2. L’accélération de la conversion au cours du parcours clients
Un autre enjeu, une fois la quantité et la qualité du trafic optimisées sur les canaux digitaux, est de transformer ces visites en actes d’achat. Pour cela, les banques doivent revoir leurs parcours clients de bout en bout afin de procéder à des ajustements et améliorations tactiques sur les moments le plus critiques de ces parcours, de façon à augmenter les taux de conversion (par exemple, raccourcir les parcours clients, faciliter la navigation, optimiser les chargements, permettre la personnalisation en direct des devis…). Et même au-delà, elles ont un réel intérêt à mettre en place un suivi client d’excellence, en veillant à ce que les clients potentiels qui ont commencé le parcours soient suivis et rappelés rapidement pour maximiser les chances de conversion (par exemple, rappeler le jour-même les clients qui ont demandé une simulation de prêt, envoyer un récapitulatif par email, envoyer des rappels personnalisés, personnaliser l’écran d’accueil, …).

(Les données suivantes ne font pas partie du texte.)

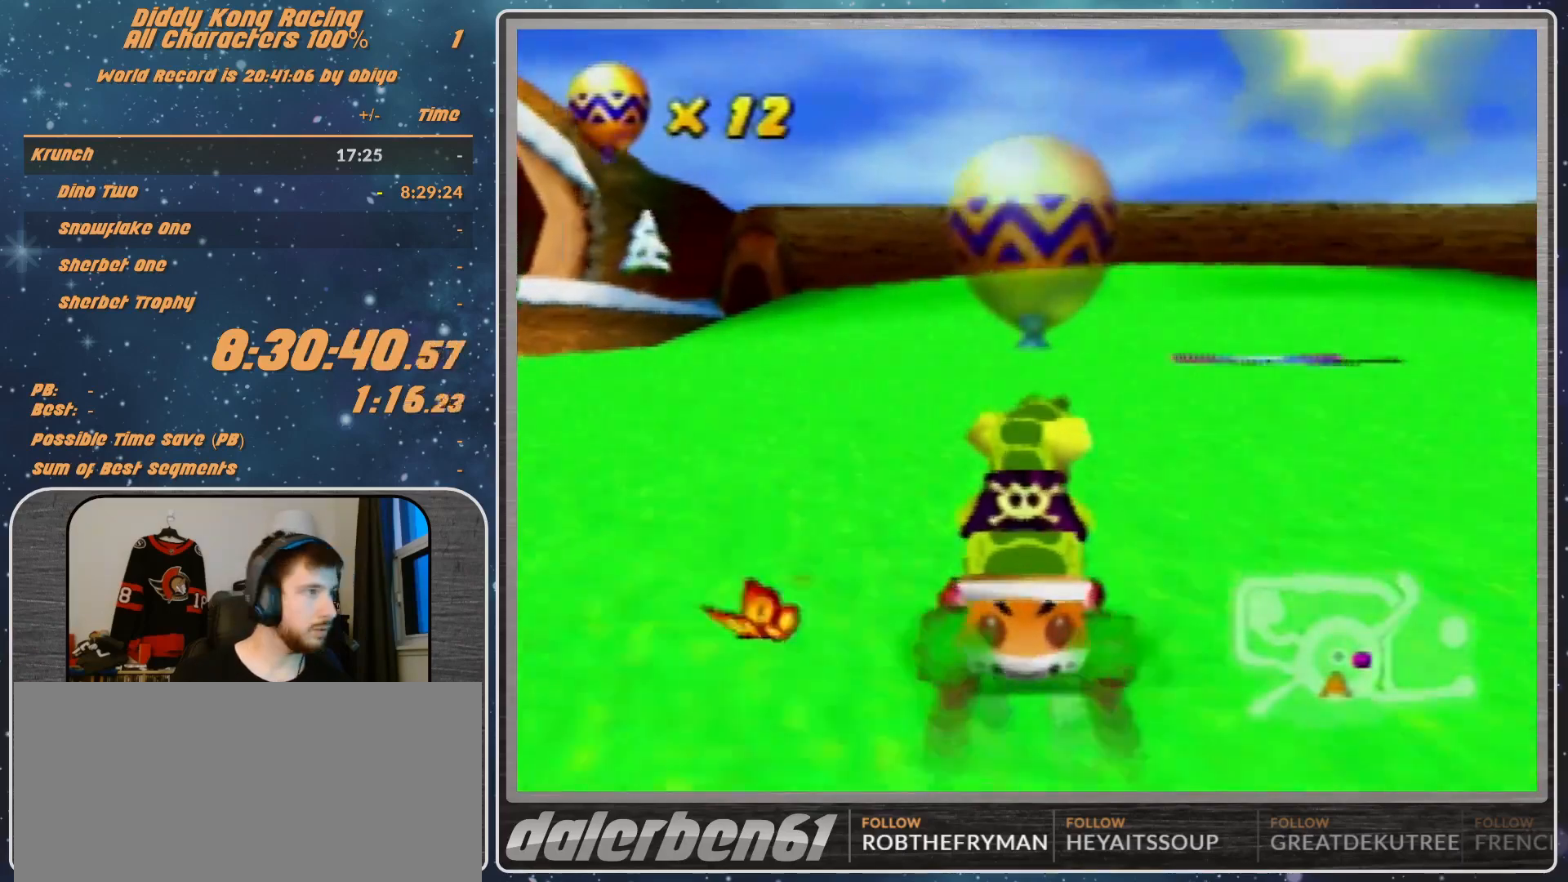
{"buttons": ["A", "R1"], "left_stick": "left", "events": [[300, "left_stick", "left"], [333, "R1", "down"]]}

Ces deux leviers permettent d’attirer des prospects, de générer des ventes croisées auprès des clients existants, et d’augmenter le taux de conversion des clients entrés dans le "funnel" de ventes. En France, ces leviers de croissance peuvent être optimisés, la part de clients convertis sur les canaux digitaux dans l’acquisition clients totale est estimée à 4,5 %, là où elle représente 12,6 % en Europe et 17,3 % chez les leaders du digital.
Pour actionner ces leviers de croissance digitale, nous identifions trois catalyseurs principaux : l’adoption d’un modèle opérationnel reposant sur une équipe multidisciplinaire agile, le développement d’un socle technologique pleinement exploité grâce à une gestion rapprochée des prestataires, et enfin une utilisation de la donnée optimisée, afin de personnaliser l’offre ainsi que l’expérience client.
D’autres facilitateurs peuvent également accélérer l’adoption des ventes digitales dans la banque : une proposition de valeur digitale différenciée, une orchestration des contacts omnicanaux, une stratégie de tarification dynamique, une utilisation de la donnée pour la gestion de l’appétence multiproduit, une analyse de la réglementation et de l’approche du risque, une excellence opérationnelle en agence ou encore des approches d’écosystème ou de partenariats de distribution.
La nécessaire accélération des ventes digitales des banques traditionnelles françaises, généralement synonyme de revenus additionnels et d’amélioration de la productivité, ne pourra se faire que par le biais de parcours digitaux et de campagnes marketing adaptés et réinventés, en misant sur la personnalisation et l’optimisation des parcours, sur l’adoption d’un modèle opérationnel agile et sur un socle technologique pleinement exploité.